Vantage Published Updated Wed, March 8 11:52
Powell testimony hits stocks and boosts USD

Headlines

* Investors contemplate fallout from US rates reaching 6%

* Deepest yield inversion since Volcker suggests hard landing

* Bank of Canada expected to take foot off the brake before the Fed

* Asian stocks tumble on heightened hike fears

FX: USD hit a three-month high and has built on those gains further this morning. The upside breakout in the DXY looks impressive. It has taken out the year-to-date top and the 100-day SMA at 105.30. Next up is the 200-day SMA above at 106.59.  US Treasury 2-year yield surged to its highest level since 2007. It closed above 5%, while the 10-year yield was trading around 4%. That pushed a closely watched recession indicator (US Treasury yield curve measuring the gap between yields on 2- and 10-year Treasuries) to invert to negative 105bps. That is the deepest since September 1981.

EUR plummeted by 1.23% to 1.0547. The major sits bang on recent support today around 1.0532/36. GBP lost 1.66% to a low at 1.1821. This is below the 200-day SMA at 1.1903 and the January bottom at 1.1841. USD/JPY soared above 137 and has advanced to 137.60 today. This is just above the 200-day SMA at 137.41 which it last crossed in December. This comes just two days before the eagerly awaited BoJ meeting. AUD was the worst major performer, not helped by yesterday’s dovish RBA hike. It finished over 2% lower taking out previous support around 0.6680. A fresh low made today touched 0.6567, a level not seen since early November.

Stocks: US equities tumbled on fears of bigger hikes at the Fed meeting in a couple of weeks and going forward. The blue-chip S&P 500 lost 1.53% weighed down by financials. The tech-laden Nasdaq 100 finished down 1.22%. The Dow sunk 1.72% lower. Losses in New York accelerated in the afternoon after Powell’s speech.

Asian stocks were mostly lower amid Powel and Wall Street headwinds. The ASX 200 was in the red led by underperformance in commodity-related sectors after oil slumped. The RBA Governor did open the door at the next meeting to a pause in rate hikes, but this failed to appease. The Nikkei 225 bucked the trend due to currency effects. A record current account and trade deficits in Japan added to the case for a slow exit from the BoJ’s uber-dovish policies.

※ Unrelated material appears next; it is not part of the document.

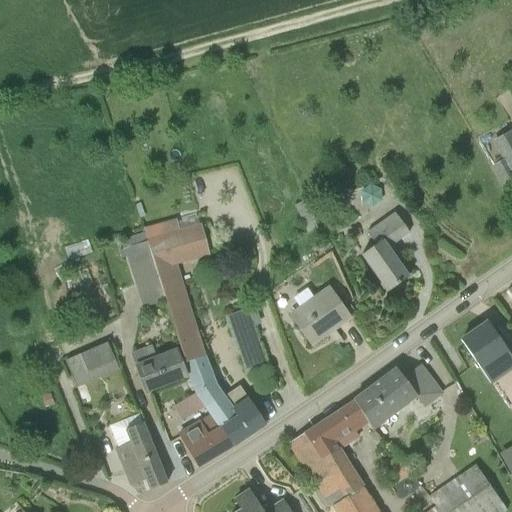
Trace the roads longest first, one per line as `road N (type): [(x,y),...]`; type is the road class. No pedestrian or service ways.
road 1 (tertiary): [(161,506),(511,268)]
road 2 (track): [(0,94),(389,0)]
road 3 (unclassified): [(140,511),(103,485),(0,456)]
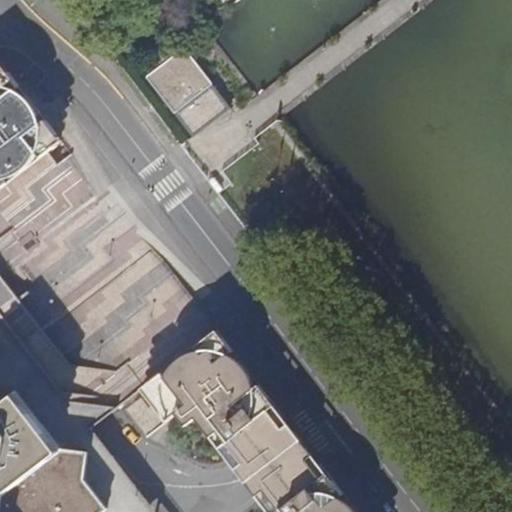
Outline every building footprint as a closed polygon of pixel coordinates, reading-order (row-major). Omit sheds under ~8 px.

US equity futures are flat. European equity futures are pointing to a softer open (-0.2%). The Euro Stoxx 50 cash market finished down 0.8%.

Gold plunged 1.82% as the greenback surged higher to year-to-date highs. The 100-day SMA is just below current prices at $1802 with the cycle low at $1804.

Event Breakdown – Powell goes hawkish

Fed Chair Powell chose to go large on his inflation-fighting credibility. This comes after the recent FOMC Q&A session when he surprised markets with a more dovish bias. He put bigger hikes firmly on the table for the March meeting. He also indicated a higher eventual peak in policy rates amid the economy faring better than expected. Notably, Powell said there was little sign of disinflation, in contrast to his previous remarks. The Fed also needs to see a softer labour market and wage growth remains uncomfortably high.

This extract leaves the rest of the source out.